La proposition de loi qui se penche sur les nouvelles manifestations d'antisémitisme, prévue pour examen mi-avril, engendre déjà une intense controverse. Bien qu'elle ne semble pas toucher à la critique d'Israël, elle se concentre plutôt sur l'apologie du terrorisme et la négation d’un État.

Soumise au vote des députés le 16 avril, cette loi suscite une forte réaction. Une pétition, qui s'oppose à ce texte, a rassemblé plus de 130 000 signatures sur la plateforme de l’Assemblée nationale, selon des informations rapportées par France Info. Ses signataires, parmi lesquels des personnalités politiques, accusent la députée Caroline Yadan, à l'origine de cette initiative, de vouloir étouffer toute critique de l’État d’Israël, en la qualifiant de "liberticide" et de soutenir une politique qu'ils jugent coloniale.

La France insoumise ne reste pas silencieuse face à cette loi. Jean-Luc Mélenchon a même soulevé la question de son application, après l’arrestation de la députée européenne LFI Rima Hassan pour des propos controversés sur un acte terroriste survenu en 1972. Dans un tweet, elle a défendu le droit à la résistance, ajoutant que "tant qu'il y aura oppression, la résistance ne sera pas seulement un droit, mais un devoir".

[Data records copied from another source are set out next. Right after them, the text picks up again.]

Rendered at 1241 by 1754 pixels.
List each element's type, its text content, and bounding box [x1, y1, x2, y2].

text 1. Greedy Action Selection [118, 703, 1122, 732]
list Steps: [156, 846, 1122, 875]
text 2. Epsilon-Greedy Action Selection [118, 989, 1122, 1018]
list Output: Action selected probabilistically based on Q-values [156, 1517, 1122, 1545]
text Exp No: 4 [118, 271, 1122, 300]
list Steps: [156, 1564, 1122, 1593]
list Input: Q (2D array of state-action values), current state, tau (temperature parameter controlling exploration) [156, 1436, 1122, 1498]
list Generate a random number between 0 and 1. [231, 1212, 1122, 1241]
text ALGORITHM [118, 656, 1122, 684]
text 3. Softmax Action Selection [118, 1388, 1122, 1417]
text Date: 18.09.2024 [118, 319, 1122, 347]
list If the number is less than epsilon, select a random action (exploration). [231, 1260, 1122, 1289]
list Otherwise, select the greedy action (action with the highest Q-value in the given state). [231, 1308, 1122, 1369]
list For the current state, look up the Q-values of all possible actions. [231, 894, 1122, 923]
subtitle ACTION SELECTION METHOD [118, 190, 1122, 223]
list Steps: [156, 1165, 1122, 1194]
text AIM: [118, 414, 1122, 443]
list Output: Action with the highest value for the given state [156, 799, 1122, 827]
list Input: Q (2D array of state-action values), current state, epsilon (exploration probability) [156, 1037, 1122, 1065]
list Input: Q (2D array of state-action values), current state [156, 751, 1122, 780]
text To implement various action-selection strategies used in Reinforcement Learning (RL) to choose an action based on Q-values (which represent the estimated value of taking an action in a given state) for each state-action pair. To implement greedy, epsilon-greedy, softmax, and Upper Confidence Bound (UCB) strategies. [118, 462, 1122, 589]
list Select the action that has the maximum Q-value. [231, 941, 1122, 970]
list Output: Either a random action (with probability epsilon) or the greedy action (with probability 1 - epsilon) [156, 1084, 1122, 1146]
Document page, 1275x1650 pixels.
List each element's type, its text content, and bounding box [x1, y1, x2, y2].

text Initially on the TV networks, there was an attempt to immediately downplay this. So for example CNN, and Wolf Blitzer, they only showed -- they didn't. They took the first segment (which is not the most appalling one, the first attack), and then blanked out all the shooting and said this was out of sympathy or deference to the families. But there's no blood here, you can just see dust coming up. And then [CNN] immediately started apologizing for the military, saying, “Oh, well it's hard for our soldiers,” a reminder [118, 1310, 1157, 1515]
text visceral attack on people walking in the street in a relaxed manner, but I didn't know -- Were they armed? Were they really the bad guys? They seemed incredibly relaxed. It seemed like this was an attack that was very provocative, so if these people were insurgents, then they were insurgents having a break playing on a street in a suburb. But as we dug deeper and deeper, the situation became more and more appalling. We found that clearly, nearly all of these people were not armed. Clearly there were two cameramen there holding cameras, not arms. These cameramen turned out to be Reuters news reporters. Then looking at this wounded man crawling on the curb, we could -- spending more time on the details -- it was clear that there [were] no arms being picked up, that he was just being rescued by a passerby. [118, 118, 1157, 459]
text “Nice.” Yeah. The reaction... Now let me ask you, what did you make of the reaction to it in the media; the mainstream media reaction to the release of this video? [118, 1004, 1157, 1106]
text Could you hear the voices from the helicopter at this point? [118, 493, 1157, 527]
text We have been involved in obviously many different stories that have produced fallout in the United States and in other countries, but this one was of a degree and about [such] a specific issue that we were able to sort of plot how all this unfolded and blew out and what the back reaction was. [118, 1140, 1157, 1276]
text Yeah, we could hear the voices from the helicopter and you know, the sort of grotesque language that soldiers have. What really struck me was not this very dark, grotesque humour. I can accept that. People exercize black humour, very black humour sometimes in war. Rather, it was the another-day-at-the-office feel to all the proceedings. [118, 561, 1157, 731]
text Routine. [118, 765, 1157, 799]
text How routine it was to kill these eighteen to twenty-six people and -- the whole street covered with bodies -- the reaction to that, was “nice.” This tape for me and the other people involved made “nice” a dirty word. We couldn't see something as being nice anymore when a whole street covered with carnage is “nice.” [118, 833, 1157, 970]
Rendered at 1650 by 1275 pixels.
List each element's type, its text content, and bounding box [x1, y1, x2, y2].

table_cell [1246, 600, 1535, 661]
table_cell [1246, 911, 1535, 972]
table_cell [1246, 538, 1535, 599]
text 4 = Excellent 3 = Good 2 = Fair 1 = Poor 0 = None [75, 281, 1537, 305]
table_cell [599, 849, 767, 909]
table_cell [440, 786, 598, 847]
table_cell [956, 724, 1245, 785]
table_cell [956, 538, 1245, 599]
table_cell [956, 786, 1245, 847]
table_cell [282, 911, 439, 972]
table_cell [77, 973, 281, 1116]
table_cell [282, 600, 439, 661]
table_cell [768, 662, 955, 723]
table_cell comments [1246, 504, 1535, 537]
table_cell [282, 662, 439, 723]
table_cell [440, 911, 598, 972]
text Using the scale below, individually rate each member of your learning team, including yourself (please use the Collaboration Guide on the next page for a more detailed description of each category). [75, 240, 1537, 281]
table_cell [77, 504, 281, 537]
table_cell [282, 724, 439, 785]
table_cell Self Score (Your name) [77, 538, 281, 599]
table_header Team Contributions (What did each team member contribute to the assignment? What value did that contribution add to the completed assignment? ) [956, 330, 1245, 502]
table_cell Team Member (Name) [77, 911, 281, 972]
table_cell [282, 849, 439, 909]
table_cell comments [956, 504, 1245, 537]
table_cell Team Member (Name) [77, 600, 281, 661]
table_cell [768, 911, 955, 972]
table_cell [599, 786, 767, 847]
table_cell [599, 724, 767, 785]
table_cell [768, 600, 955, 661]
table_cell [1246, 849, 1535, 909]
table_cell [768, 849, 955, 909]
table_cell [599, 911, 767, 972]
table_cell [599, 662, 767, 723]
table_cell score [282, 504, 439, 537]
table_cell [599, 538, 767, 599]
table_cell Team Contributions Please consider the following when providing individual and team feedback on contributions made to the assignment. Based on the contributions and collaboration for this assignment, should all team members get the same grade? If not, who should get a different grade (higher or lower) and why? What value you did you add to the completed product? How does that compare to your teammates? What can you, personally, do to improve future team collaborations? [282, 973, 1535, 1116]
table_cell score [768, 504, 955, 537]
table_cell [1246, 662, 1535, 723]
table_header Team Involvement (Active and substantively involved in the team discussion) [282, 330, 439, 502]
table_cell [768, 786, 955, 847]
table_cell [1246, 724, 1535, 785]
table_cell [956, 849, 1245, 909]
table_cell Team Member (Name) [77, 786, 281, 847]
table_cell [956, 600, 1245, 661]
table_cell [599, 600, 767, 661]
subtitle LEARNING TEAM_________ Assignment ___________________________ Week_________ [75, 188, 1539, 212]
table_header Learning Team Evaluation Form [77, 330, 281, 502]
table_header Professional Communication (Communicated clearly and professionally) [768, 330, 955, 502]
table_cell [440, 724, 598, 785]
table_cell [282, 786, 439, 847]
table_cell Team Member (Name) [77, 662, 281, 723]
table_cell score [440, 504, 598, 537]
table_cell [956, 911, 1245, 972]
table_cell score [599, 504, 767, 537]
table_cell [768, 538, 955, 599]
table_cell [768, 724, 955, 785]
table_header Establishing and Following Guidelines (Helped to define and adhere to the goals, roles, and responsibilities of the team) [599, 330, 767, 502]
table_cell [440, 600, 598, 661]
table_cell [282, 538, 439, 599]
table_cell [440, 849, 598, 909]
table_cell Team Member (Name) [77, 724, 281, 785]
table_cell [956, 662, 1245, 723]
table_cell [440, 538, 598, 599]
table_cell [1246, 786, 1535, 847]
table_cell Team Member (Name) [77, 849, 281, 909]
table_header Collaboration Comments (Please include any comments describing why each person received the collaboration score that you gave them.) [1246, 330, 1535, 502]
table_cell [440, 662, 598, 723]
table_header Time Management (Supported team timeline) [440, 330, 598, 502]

Un cadre législatif précis

Si la loi est adoptée, elle n'interdira pas les critiques à l'encontre d'Israël. Ses quatre articles stipulent des sanctions claires contre l'apologie du terrorisme et la minimisation de celui-ci. De nouveaux délits seront créés, ciblant ceux qui prônent la destruction d’un État. Par ailleurs, la loi facilitera les poursuites pour les associations antiracistes et élargira les conditions de condamnation pour contestation de la Shoah.

Cet essai législatif, soutenu par 90 députés, y compris des figures du centre et de droite telles que Gabriel Attal et Michel Barnier, ainsi que des socialistes comme François Hollande, s'attaquera à un problème sociétal grandissant. Selon des statistiques récentes rapportées par Le Monde, l'antisémitisme en France a atteint un niveau alarmant, avec plus de 1 320 actes recensés en 2025, représentant 53% des actes racistes et antireligieux, alors que les Juifs n'en constituent qu'une infime part.

Cette loi soulève des questions importantes sur les libertés d'expression et le droit à la critique, tandis que les partisans de la proposition estiment que l’antisionisme est devenu un masque pour faire passer l’antisémitisme, alimentant ainsi les tensions autour de ce sujet délicat.